The method of integration by parts is used to find the integral
\[ \int \sec^3 x \; dx \]
The integration by parts is expressed as follows
\[ \int u' v \; dx = u v - \int u v' \; dx \]
Let \( v = \sec x \) and \( u' = \sec^2 x \); hence \( u = \displaystyle \int \sec^2 x \; dx = \tan x \) and \( v' = \sec x \tan x \) to write
\[ \int \sec^3 x \; dx = \int \sec^2 x \; \sec x \; dx \\ = \tan x \; \sec x - \int \tan x \; \sec x \; \tan x \; dx \\ = \tan x \; \sec x - \int \tan^2 x \; \sec x \; dx \qquad (I)\]
Use the identity \( \tan^2 x = \sec^2 x - 1 \) to write the last integral as follows
\[ \int \tan^2 x \; \sec x \; dx = \int (\sec^2 x - 1) \sec x dx \\
= \int \sec^3 x \; dx - \int \sec x \; dx \]
Substitute in (I) and write the given integral as follows
\[ \int \sec^3 x \; dx = \tan x \; \sec x + \int \sec x \; dx - \int \sec^3 x \; dx \]

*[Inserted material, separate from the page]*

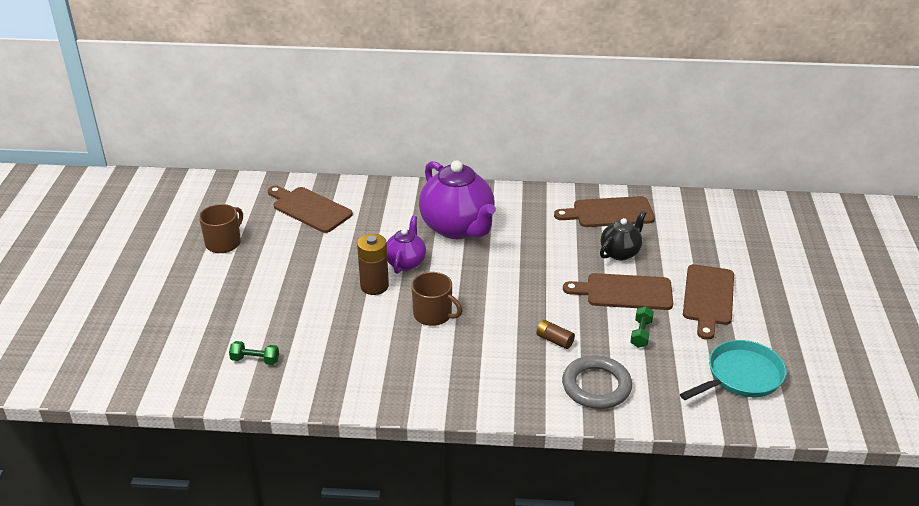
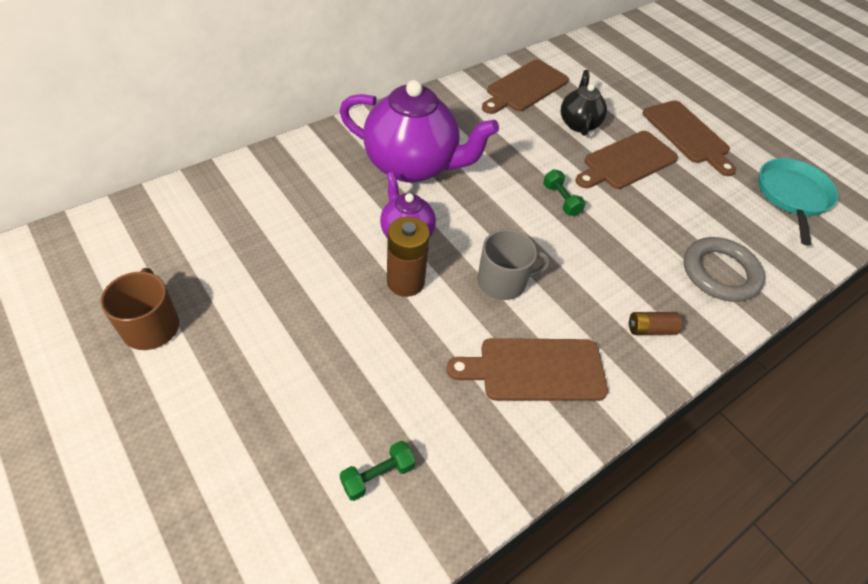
camera: 45 degrees left, 15 degrees up
(309, 209) = (221, 221): brown cutting board -> brown cutting board (535, 370)
(433, 315) = (503, 281): brown mug -> grey mug
(554, 340) = (635, 245): brown battery -> brown battery (650, 329)
(641, 334) = (686, 197): green dumbbell -> green dumbbell (561, 200)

Add \( \displaystyle \int \sec^3 x \; dx \) to both sides of the above equation and simplify to obtain
\[ 2 \int \sec^3 x \; dx = \tan x \; \sec x + \int \sec x \; dx \]
Use the common integral \( \displaystyle \int \sec x \; dx = \ln |\tan x + sec x| \) to write the above as
\[ 2 \int \sec^3 x \; dx = \tan x \; \sec x + \ln |\tan x + sec x| \]
Divide all terms by \( 2 \) to obtain the final answer.
\[ \boxed { \int \sec^3 x \; dx = \dfrac{1}{2} \left( \tan x \; \sec x + \ln |\tan x + \sec x| \right) + c } \]